* TASK TO CARRY OUT: Select every line below that contains the word "Fuels", matching its case exactly, and copy each of those lines.

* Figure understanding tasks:
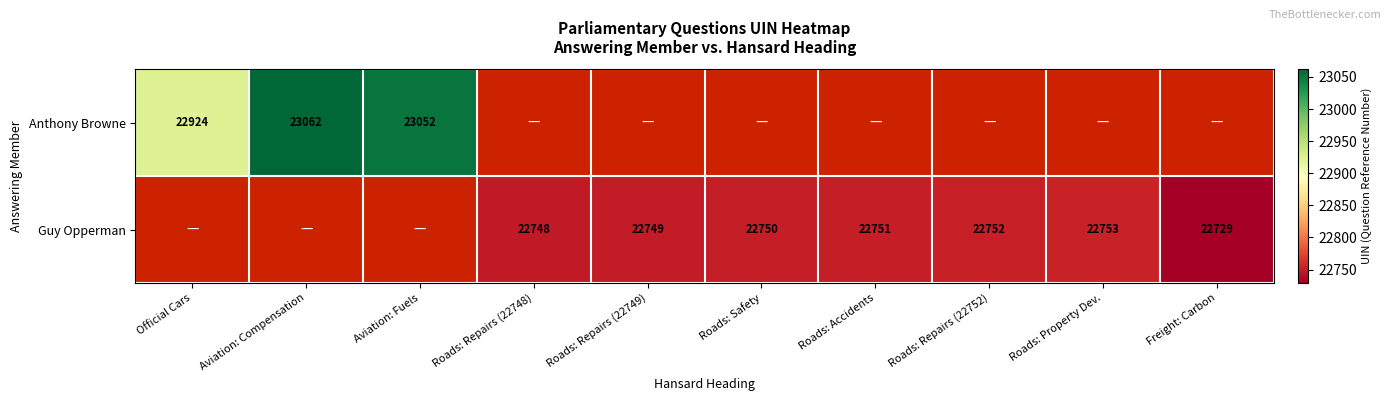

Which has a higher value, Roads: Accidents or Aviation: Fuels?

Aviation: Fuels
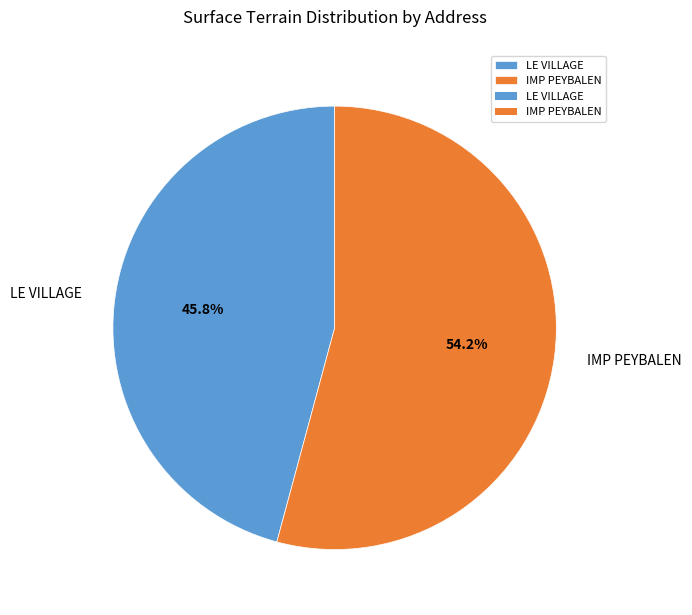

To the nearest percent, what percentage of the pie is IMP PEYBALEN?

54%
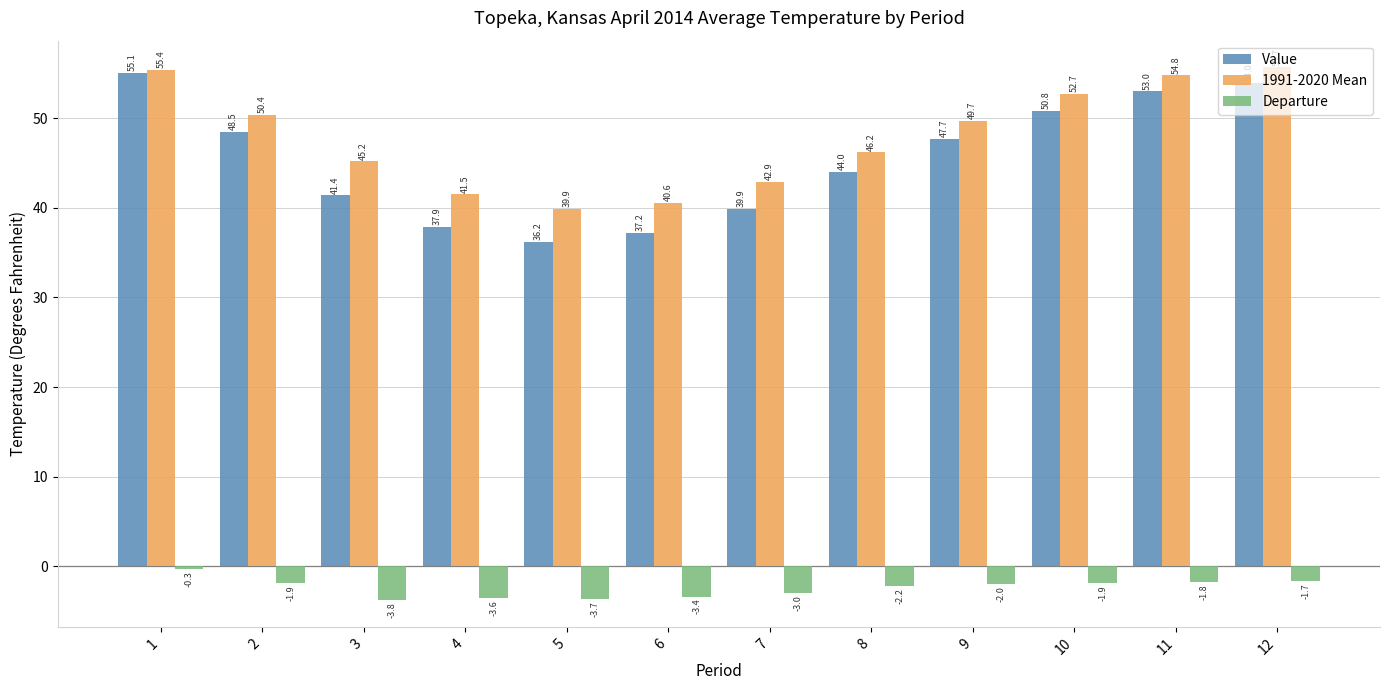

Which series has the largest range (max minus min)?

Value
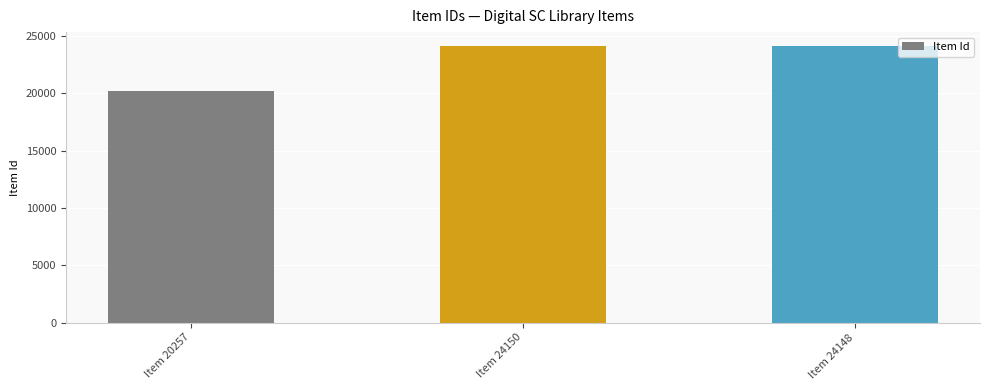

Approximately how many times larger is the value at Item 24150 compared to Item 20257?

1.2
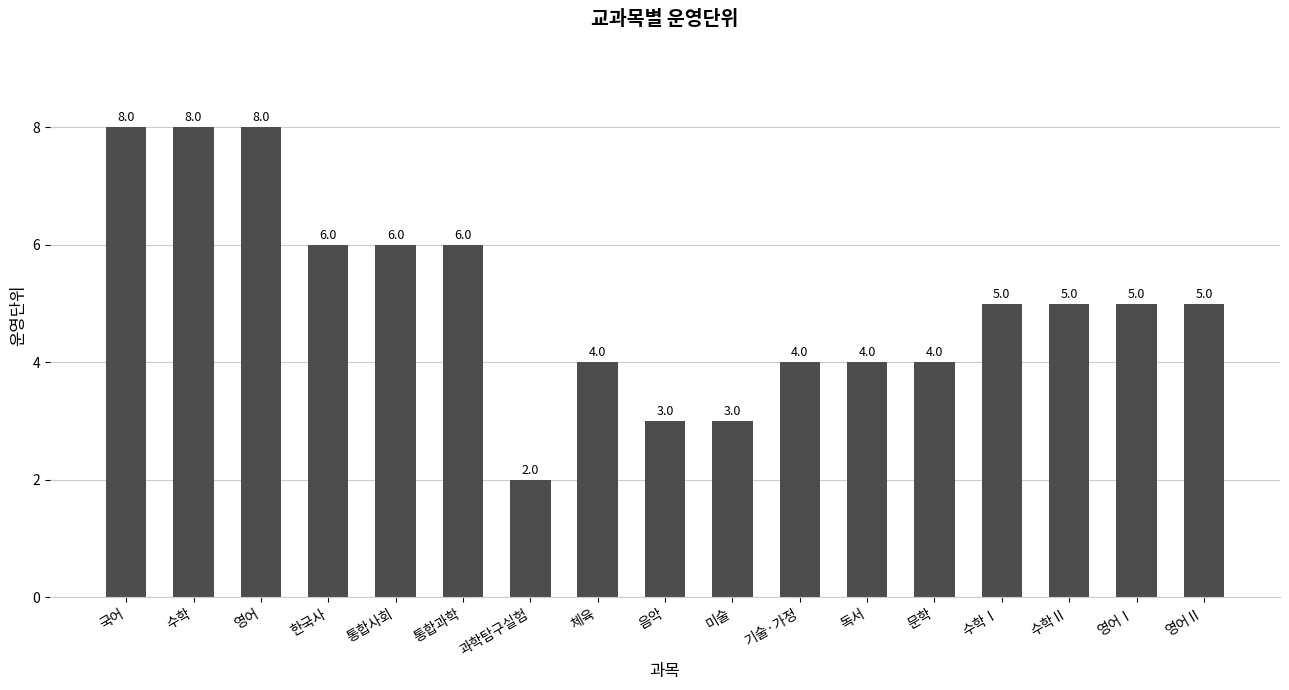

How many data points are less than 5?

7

* ANSWER AREA:
Which has a higher value, Roads: Accidents or Aviation: Fuels?
Aviation: Fuels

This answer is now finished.